Robert Burchfield, former chief editor of the Oxford English dictionaries and the man who dared to revise Fowler’s Modern English Usage, thinks not. “It seems likely that mutually unintelligible varieties of English will be distributed throughout the English-speaking world,” says this New Zealander, now resident in Oxfordshire.

“The two major forms of English, those of North America and the British Isles, will as languages be as separate from each other as, say, French and Italian and Dutch and Afrikaans are now.”

This divergence is not what most of us expect, as Brits today embrace “mind the gap”, “humped-zebra crossing” and “bug jab”, while Yanks adopt “watch your step”, “striped speed bump” and “flu shot”.

On the other hand, a parallel political theory of “convergence”, so confidently put forward only a generation ago by accommodationists between communism and democracy, is discredited today.

But Burchfield has a solution to the problematic prospect of our parting: “Increasingly sophisticated electronic devices – the third-millennium equivalents of the mobile phone – will make it possible for intercommunication to occur, face to face or at a distance.”

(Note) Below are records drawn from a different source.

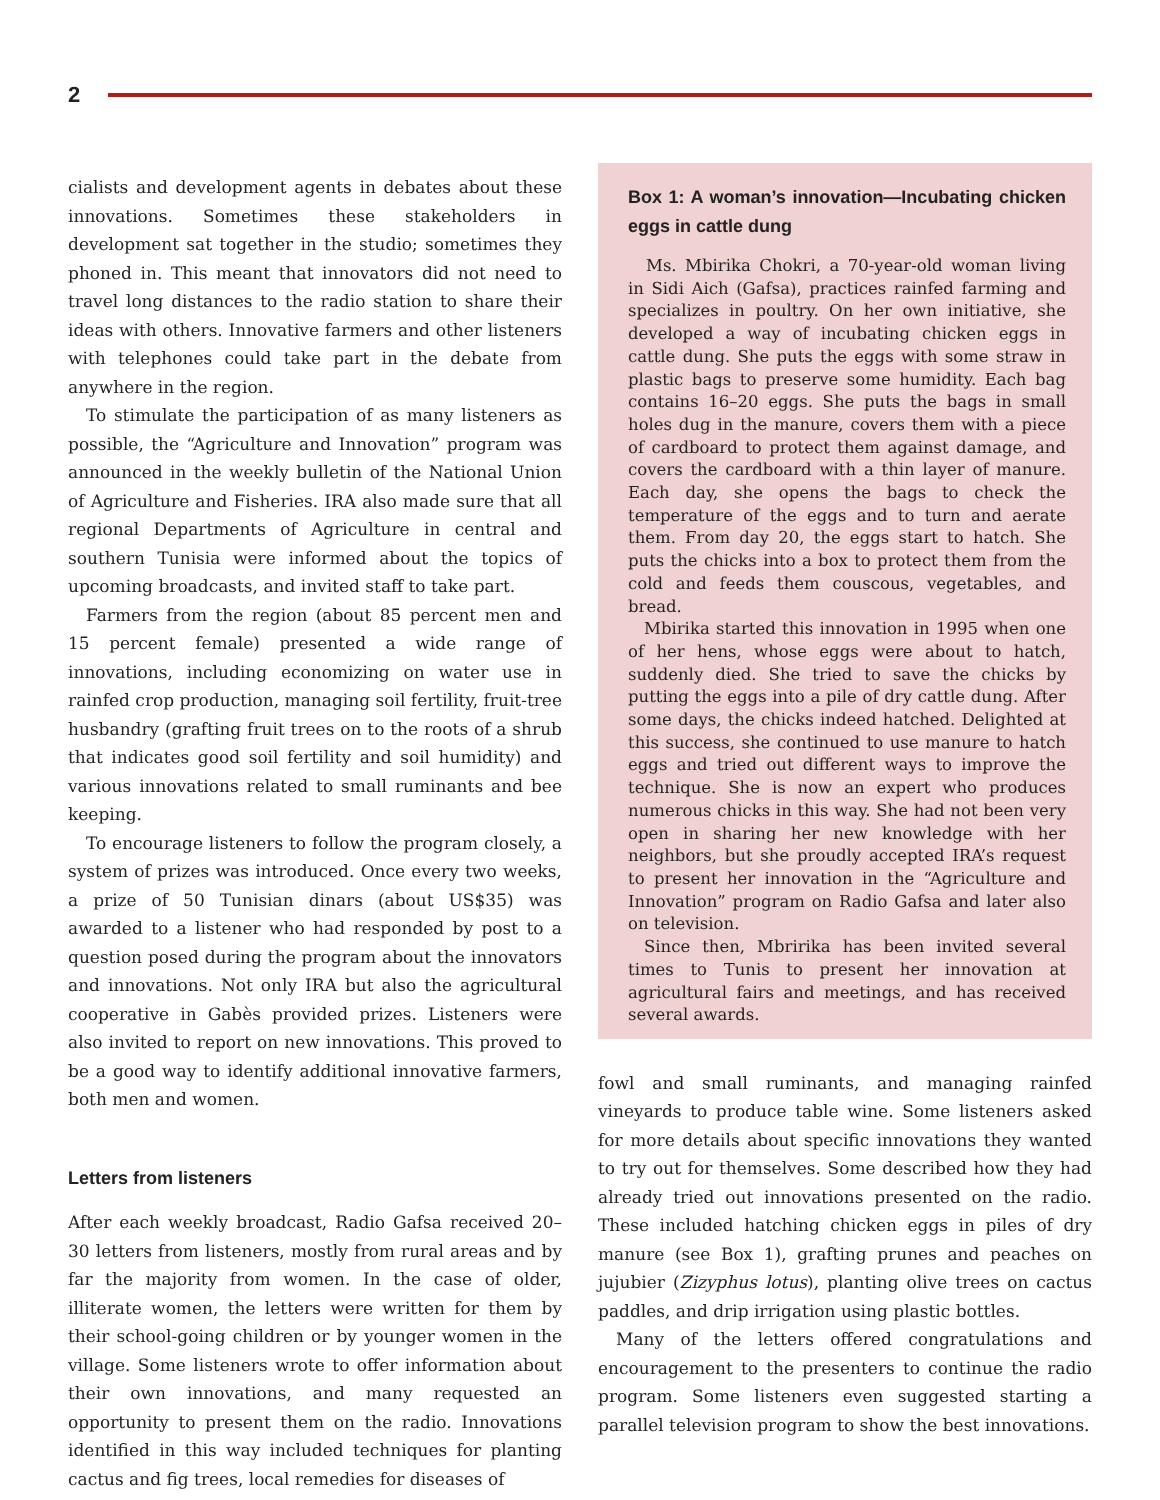2
cialists and development agents in debates about these innovations. Sometimes these stakeholders in development sat together in the studio; sometimes they phoned in. This meant that innovators did not need to travel long distances to the radio station to share their ideas with others. Innovative farmers and other listeners with telephones could take part in the debate from anywhere in the region.
To stimulate the participation of as many listeners as possible, the “Agriculture and Innovation” program was announced in the weekly bulletin of the National Union of Agriculture and Fisheries. IRA also made sure that all regional Departments of Agriculture in central and southern Tunisia were informed about the topics of upcoming broadcasts, and invited staff to take part.
Farmers from the region (about 85 percent men and 15 percent female) presented a wide range of innovations, including economizing on water use in rainfed crop production, managing soil fertility, fruit-tree husbandry (grafting fruit trees on to the roots of a shrub that indicates good soil fertility and soil humidity) and various innovations related to small ruminants and bee keeping.
To encourage listeners to follow the program closely, a system of prizes was introduced. Once every two weeks, a prize of 50 Tunisian dinars (about US$35) was awarded to a listener who had responded by post to a question posed during the program about the innovators and innovations. Not only IRA but also the agricultural cooperative in Gabès provided prizes. Listeners were also invited to report on new innovations. This proved to be a good way to identify additional innovative farmers, both men and women.
Letters from listeners
After each weekly broadcast, Radio Gafsa received 20–30 letters from listeners, mostly from rural areas and by far the majority from women. In the case of older, illiterate women, the letters were written for them by their school-going children or by younger women in the village. Some listeners wrote to offer information about their own innovations, and many requested an opportunity to present them on the radio. Innovations identified in this way included techniques for planting cactus and fig trees, local remedies for diseases of
Box 1: A woman’s innovation—Incubating chicken eggs in cattle dung
Ms. Mbirika Chokri, a 70-year-old woman living in Sidi Aich (Gafsa), practices rainfed farming and specializes in poultry. On her own initiative, she developed a way of incubating chicken eggs in cattle dung. She puts the eggs with some straw in plastic bags to preserve some humidity. Each bag contains 16–20 eggs. She puts the bags in small holes dug in the manure, covers them with a piece of cardboard to protect them against damage, and covers the cardboard with a thin layer of manure. Each day, she opens the bags to check the temperature of the eggs and to turn and aerate them. From day 20, the eggs start to hatch. She puts the chicks into a box to protect them from the cold and feeds them couscous, vegetables, and bread.
Mbirika started this innovation in 1995 when one of her hens, whose eggs were about to hatch, suddenly died. She tried to save the chicks by putting the eggs into a pile of dry cattle dung. After some days, the chicks indeed hatched. Delighted at this success, she continued to use manure to hatch eggs and tried out different ways to improve the technique. She is now an expert who produces numerous chicks in this way. She had not been very open in sharing her new knowledge with her neighbors, but she proudly accepted IRA’s request to present her innovation in the “Agriculture and Innovation” program on Radio Gafsa and later also on television.
Since then, Mbririka has been invited several times to Tunis to present her innovation at agricultural fairs and meetings, and has received several awards.
fowl and small ruminants, and managing rainfed vineyards to produce table wine. Some listeners asked for more details about specific innovations they wanted to try out for themselves. Some described how they had already tried out innovations presented on the radio. These included hatching chicken eggs in piles of dry manure (see Box 1), grafting prunes and peaches on jujubier (Zizyphus lotus), planting olive trees on cactus paddles, and drip irrigation using plastic bottles.
Many of the letters offered congratulations and encouragement to the presenters to continue the radio program. Some listeners even suggested starting a parallel television program to show the best innovations.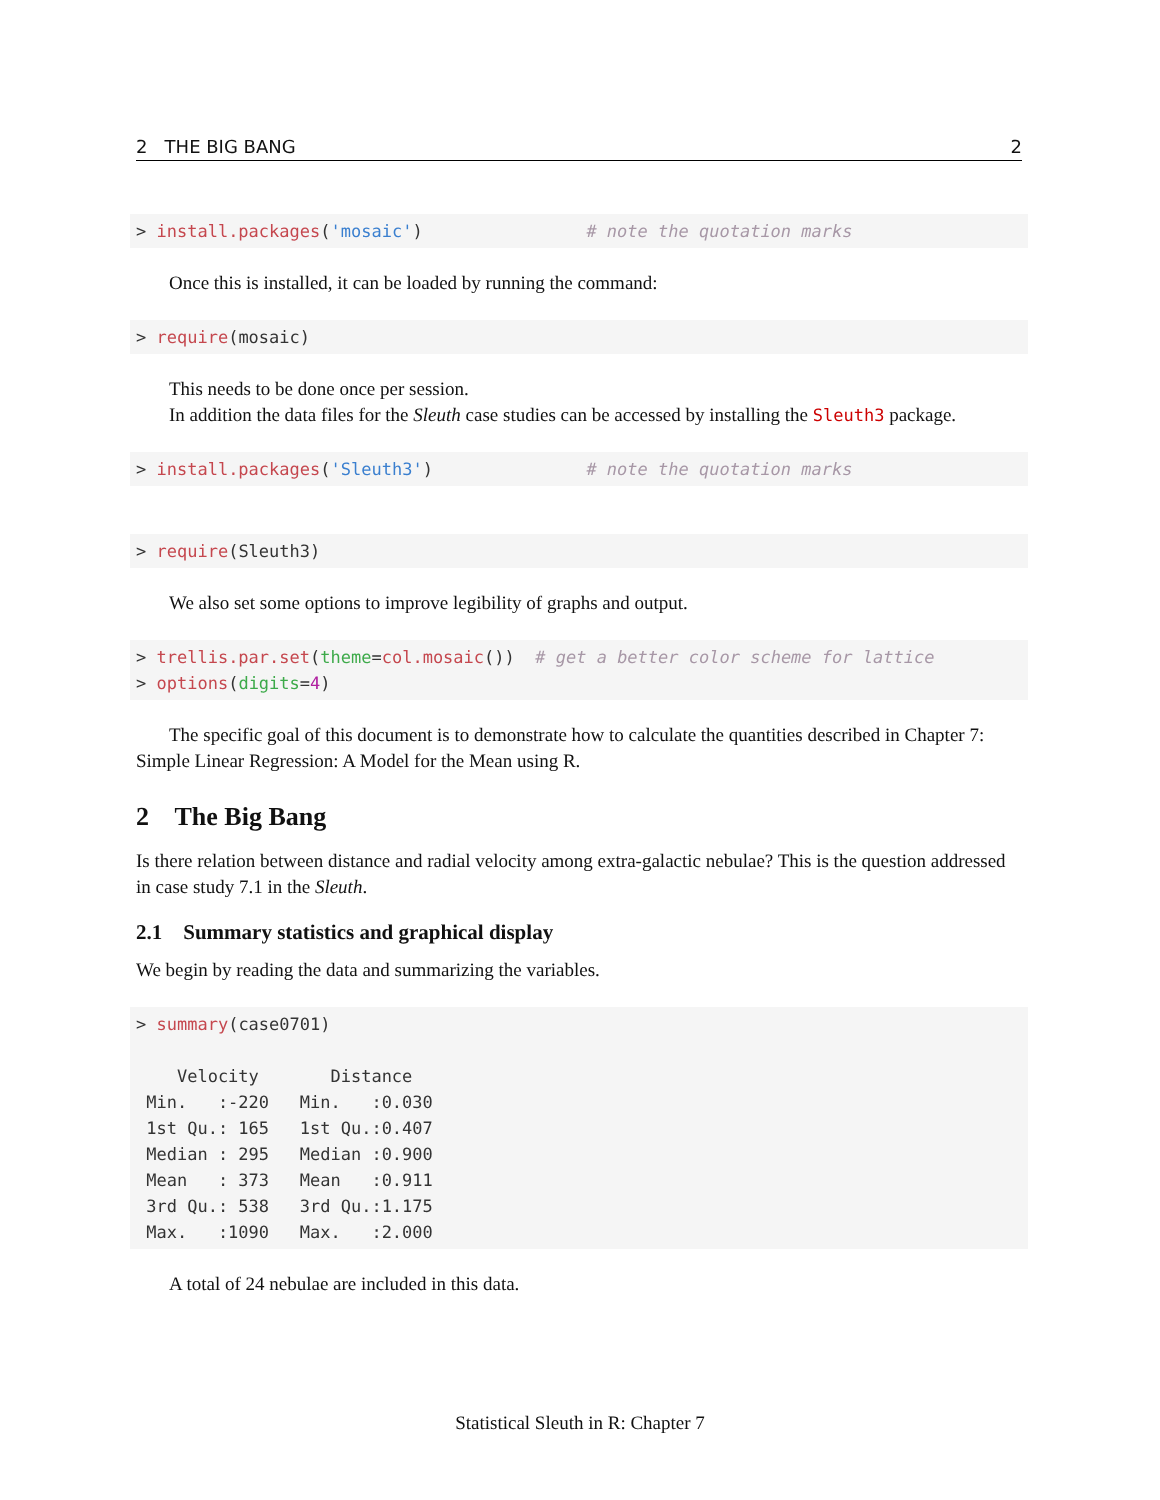2 THE BIG BANG 2
> install.packages('mosaic')                # note the quotation marks
Once this is installed, it can be loaded by running the command:
> require(mosaic)
This needs to be done once per session.
In addition the data files for the Sleuth case studies can be accessed by installing the Sleuth3 package.
> install.packages('Sleuth3')               # note the quotation marks
> require(Sleuth3)
We also set some options to improve legibility of graphs and output.
> trellis.par.set(theme=col.mosaic())  # get a better color scheme for lattice
> options(digits=4)
The specific goal of this document is to demonstrate how to calculate the quantities described in Chapter 7: Simple Linear Regression: A Model for the Mean using R.
2 The Big Bang
Is there relation between distance and radial velocity among extra-galactic nebulae? This is the question addressed in case study 7.1 in the Sleuth.
2.1 Summary statistics and graphical display
We begin by reading the data and summarizing the variables.
> summary(case0701)

    Velocity       Distance    
 Min.   :-220   Min.   :0.030  
 1st Qu.: 165   1st Qu.:0.407  
 Median : 295   Median :0.900  
 Mean   : 373   Mean   :0.911  
 3rd Qu.: 538   3rd Qu.:1.175  
 Max.   :1090   Max.   :2.000  
A total of 24 nebulae are included in this data.
Statistical Sleuth in R: Chapter 7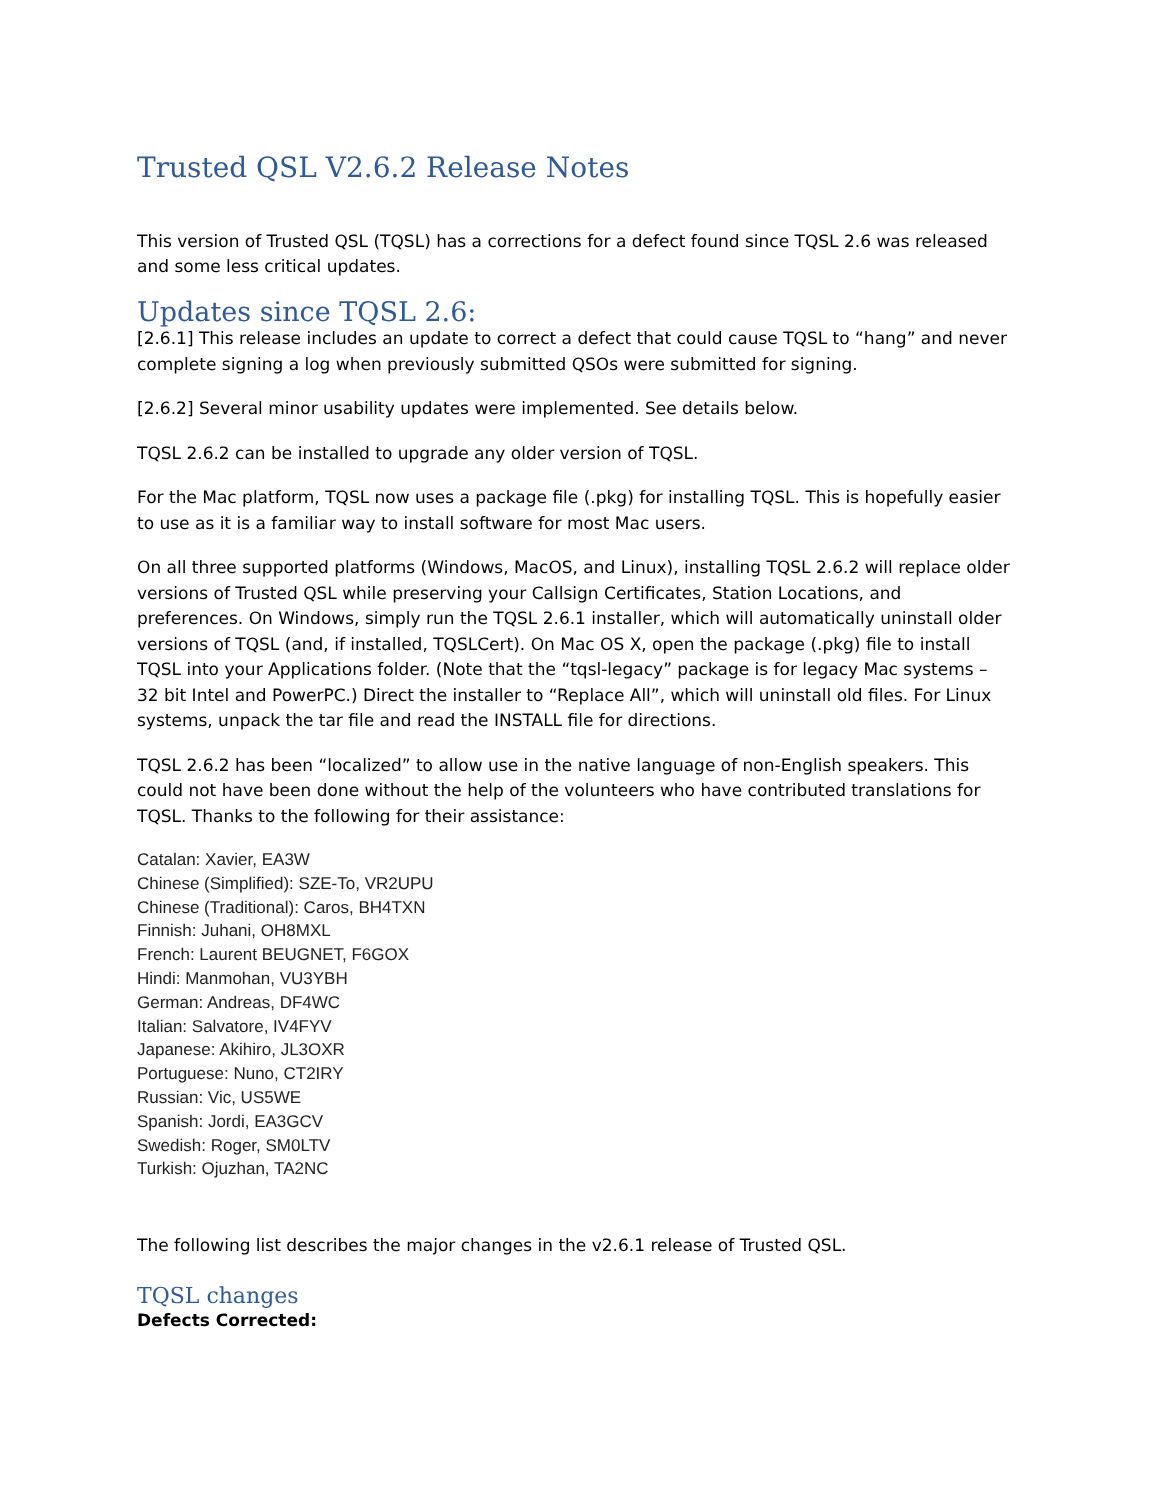Trusted QSL V2.6.2 Release Notes
This version of Trusted QSL (TQSL) has a corrections for a defect found since TQSL 2.6 was released and some less critical updates.
Updates since TQSL 2.6:
[2.6.1] This release includes an update to correct a defect that could cause TQSL to “hang” and never complete signing a log when previously submitted QSOs were submitted for signing.
[2.6.2] Several minor usability updates were implemented. See details below.
TQSL 2.6.2 can be installed to upgrade any older version of TQSL.
For the Mac platform, TQSL now uses a package file (.pkg) for installing TQSL. This is hopefully easier to use as it is a familiar way to install software for most Mac users.
On all three supported platforms (Windows, MacOS, and Linux), installing TQSL 2.6.2 will replace older versions of Trusted QSL while preserving your Callsign Certificates, Station Locations, and preferences. On Windows, simply run the TQSL 2.6.1 installer, which will automatically uninstall older versions of TQSL (and, if installed, TQSLCert). On Mac OS X, open the package (.pkg) file to install TQSL into your Applications folder. (Note that the “tqsl-legacy” package is for legacy Mac systems – 32 bit Intel and PowerPC.) Direct the installer to “Replace All”, which will uninstall old files. For Linux systems, unpack the tar file and read the INSTALL file for directions.
TQSL 2.6.2 has been “localized” to allow use in the native language of non-English speakers. This could not have been done without the help of the volunteers who have contributed translations for TQSL. Thanks to the following for their assistance:
Catalan: Xavier, EA3W
Chinese (Simplified): SZE-To, VR2UPU
Chinese (Traditional): Caros, BH4TXN
Finnish: Juhani, OH8MXL
French: Laurent BEUGNET, F6GOX
Hindi: Manmohan, VU3YBH
German: Andreas, DF4WC
Italian: Salvatore, IV4FYV
Japanese: Akihiro, JL3OXR
Portuguese: Nuno, CT2IRY
Russian: Vic, US5WE
Spanish: Jordi, EA3GCV
Swedish: Roger, SM0LTV
Turkish: Ojuzhan, TA2NC
The following list describes the major changes in the v2.6.1 release of Trusted QSL.
TQSL changes
Defects Corrected:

Here’s how: “The message of speaker A will be instantly translated into the language of speaker B,” Burchfield says. “Techniques now familiar to journalists interviewing people who speak, say, only Albanian will be familiar to English- speakers throughout the world. No need for the presence of human interpreters – electronic translating aids will be no more remarkable than spectacles and/or glasses and hearing aids are now.”

If this vision comes to pass, the uniqueness of national language and tribal dialect will be preserved, which will give societies the cohesion of tradition and a sense of cultural difference from the rest of the world.

At the same time – thanks to the tiny interpreter implanted in everybody’s teeth – thirdmillennarians will be blessed with instant understanding of what is being said in any language,which should convey a sense of worldly unity.

Think of it: language in the third millennium will defend diversity, while translated communication will assert unity. “O brave new world, that has such people in’t!”

Looking back a thou, we say, Bliss on bem cumendum fiusende geara, Eallum! Looking ahead to 3000, Kant wate.